Use a deep breathing exercise to relax and focus. When you breathe deeply and focus on your breath, it helps you center yourself and keep anxiety at bay. Try this: take a deep breath in for 4 counts, breathe out for 4 counts, and then hold it at the bottom for 4 counts. Repeat this cycle 4 times. Doing deep breathing will help you feel more relaxed and centered. Deep breathing exercises also help bring your attention to the present moment. A lot of self-doubt comes from thinking about the future. If you stay in the present, you'll feel more confident.
Stop procrastinating on small tasks.
Accomplish something so that you feel that burst of confidence. People often procrastinate because they're afraid to fail. If you can get something small out of the way that you've been putting off for a while, you'll get an instant confidence boost when you achieve it. Then, celebrate your achievement—no matter how small. It's important to avoid slipping into negative self-talk here. If the task turned out to be super easy, you might wonder why you put it off for so long. Just say to yourself, "I'm glad that I accomplished that today. I did a great job with it and now I no longer have it hanging over my head."
Groom yourself and dress nicely.
Put extra effort into your appearance for a quick confidence boost. Just the act of spending a little time on your appearance can give you a bit of a confidence boost. Looking at yourself in the mirror and actually being proud of what you see will really build up your self-confidence in a good way. Stand tall and smile at yourself in the mirror and tell yourself you look great. Listen to confidence-building music while you're getting ready to enhance the whole moment and make your boost even stronger.
Smile broadly and project happiness.
Look happy to see the world around you. Just moving the muscles of your face into a smile helps your brain process the world around you in a more positive way. So by pretending to be happy and comfortable, you can actually help make yourself more happy and comfortable. Smiling also projects confidence to those around you. When you smile, you seem more open and welcoming. You'll seem like you belong and are comfortable being there.

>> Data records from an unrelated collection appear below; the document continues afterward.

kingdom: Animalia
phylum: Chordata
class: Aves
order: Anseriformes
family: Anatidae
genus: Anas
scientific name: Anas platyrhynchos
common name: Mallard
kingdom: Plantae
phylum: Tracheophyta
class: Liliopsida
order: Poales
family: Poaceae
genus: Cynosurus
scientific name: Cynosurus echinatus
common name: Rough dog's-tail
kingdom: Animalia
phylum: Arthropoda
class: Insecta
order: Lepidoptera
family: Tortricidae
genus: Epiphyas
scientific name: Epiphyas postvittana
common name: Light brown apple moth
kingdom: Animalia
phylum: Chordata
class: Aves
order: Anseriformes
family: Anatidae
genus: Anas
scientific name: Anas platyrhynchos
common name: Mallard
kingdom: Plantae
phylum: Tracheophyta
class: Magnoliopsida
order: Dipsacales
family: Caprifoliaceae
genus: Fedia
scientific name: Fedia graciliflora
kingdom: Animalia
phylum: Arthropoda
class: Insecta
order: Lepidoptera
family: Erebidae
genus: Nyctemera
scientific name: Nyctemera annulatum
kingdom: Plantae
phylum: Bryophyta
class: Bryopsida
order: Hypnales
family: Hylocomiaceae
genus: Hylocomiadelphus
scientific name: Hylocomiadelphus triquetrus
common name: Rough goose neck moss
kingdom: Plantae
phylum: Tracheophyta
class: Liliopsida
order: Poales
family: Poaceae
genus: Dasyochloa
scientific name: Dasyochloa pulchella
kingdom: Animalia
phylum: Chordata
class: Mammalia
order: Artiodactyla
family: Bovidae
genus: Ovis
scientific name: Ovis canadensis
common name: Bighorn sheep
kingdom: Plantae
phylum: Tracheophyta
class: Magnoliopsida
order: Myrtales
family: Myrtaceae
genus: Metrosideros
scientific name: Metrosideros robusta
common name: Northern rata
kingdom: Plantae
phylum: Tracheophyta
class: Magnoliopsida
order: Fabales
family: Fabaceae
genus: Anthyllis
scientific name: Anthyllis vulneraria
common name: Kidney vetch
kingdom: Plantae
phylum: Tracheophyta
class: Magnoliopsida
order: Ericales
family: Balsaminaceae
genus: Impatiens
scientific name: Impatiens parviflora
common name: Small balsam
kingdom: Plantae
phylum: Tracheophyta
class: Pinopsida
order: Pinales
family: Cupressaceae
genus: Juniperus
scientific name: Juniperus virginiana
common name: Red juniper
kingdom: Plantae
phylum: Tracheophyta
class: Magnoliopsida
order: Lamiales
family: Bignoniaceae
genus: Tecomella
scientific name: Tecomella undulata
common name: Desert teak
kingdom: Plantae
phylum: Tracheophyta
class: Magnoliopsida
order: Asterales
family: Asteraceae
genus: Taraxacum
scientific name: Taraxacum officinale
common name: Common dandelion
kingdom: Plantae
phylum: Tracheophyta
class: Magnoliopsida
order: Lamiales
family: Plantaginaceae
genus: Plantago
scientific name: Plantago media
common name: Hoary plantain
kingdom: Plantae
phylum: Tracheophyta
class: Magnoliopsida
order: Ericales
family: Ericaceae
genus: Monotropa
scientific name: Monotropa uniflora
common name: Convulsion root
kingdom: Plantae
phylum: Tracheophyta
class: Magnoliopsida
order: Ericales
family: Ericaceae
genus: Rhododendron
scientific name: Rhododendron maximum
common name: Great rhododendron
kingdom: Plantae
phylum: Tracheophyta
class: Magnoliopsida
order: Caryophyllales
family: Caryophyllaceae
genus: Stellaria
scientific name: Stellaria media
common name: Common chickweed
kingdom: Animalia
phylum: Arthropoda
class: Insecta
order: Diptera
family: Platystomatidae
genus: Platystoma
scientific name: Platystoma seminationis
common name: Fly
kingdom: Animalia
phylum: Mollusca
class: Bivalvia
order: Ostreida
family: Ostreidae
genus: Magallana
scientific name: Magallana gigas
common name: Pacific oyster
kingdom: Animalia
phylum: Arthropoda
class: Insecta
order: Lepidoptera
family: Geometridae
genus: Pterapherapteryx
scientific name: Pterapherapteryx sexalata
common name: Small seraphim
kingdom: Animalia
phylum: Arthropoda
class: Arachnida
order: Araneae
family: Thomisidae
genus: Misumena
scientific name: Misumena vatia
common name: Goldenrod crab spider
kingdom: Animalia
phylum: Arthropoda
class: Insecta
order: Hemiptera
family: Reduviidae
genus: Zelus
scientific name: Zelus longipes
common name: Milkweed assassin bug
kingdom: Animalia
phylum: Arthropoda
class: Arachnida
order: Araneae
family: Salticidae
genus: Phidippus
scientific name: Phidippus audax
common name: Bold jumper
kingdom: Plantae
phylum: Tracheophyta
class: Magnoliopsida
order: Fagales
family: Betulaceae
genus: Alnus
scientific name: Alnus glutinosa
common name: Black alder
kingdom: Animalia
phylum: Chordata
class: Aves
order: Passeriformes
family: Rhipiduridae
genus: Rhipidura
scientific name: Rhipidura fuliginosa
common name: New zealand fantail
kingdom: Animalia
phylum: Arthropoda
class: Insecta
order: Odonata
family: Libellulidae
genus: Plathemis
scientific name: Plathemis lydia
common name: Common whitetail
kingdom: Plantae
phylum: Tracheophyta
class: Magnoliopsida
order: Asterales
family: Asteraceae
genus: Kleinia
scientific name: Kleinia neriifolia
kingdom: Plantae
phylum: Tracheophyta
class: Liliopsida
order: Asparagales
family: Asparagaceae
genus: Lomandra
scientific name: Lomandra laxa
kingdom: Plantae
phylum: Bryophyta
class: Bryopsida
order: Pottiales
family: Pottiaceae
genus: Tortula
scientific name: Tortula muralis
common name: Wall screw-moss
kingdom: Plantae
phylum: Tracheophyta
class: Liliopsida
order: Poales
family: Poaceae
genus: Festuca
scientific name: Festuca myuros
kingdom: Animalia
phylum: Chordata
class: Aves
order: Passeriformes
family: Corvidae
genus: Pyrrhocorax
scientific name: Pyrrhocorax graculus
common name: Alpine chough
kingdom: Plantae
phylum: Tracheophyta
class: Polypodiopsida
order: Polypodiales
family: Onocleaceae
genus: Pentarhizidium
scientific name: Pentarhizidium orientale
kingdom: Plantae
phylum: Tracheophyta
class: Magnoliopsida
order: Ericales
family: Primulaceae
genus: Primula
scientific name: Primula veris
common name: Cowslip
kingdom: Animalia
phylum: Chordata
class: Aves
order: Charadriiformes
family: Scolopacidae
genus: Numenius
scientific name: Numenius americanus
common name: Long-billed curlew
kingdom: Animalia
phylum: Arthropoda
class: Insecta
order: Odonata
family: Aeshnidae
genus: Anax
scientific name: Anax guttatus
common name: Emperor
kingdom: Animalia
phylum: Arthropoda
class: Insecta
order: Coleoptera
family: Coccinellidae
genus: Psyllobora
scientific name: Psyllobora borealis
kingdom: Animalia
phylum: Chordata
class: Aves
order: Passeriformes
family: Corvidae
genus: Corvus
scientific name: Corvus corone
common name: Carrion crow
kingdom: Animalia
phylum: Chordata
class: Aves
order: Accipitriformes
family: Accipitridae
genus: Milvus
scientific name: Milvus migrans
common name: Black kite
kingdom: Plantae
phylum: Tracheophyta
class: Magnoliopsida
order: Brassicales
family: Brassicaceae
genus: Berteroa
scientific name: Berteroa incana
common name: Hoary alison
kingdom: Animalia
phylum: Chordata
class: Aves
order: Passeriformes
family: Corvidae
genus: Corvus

Sit or stand with good posture.
Straighten your back and open your shoulders for a quick boost. When you sit or stand with confidence, people around you believe you're confident (even if you're really not). This might seem a little like "fake it until you make it," but it really works. When you stand tall and proud with your chest out, you take up more space and feel more confident about yourself. In contrast, if you're slouching or hunched over, you might give people the impression that you're not interested in what's going on or don't want to be there.
Get up and move around.
Try some short, light exercise or an activity to get your blood pumping. A little physical activity stimulates your body to produce some feel-good hormones that will really lift your mood. Beyond that, it helps release nervous jitters and can make you feel a lot more confident in yourself. For example, you might do some quick jumping jacks or push-ups before you have to give a presentation that you're nervous about. A short, brisk walk can also help you clear your mind and feel more confident about whatever situation you're about to face.
Talk to a friend, family member, or coworker.
Ask someone you're close to for a pep talk. Sometimes it's hard to admit that you're nervous or afraid about something, but your friends and family are always there to help. Let them know what's got you down and ask if they'd be willing to say something to boost your confidence a bit and help you feel better about it. For example, you might say, "Hey, I've got this date coming up. I really like this person and I'm feeling pretty nervous about it. Could you tell me some things you like about me to pep me up a little?"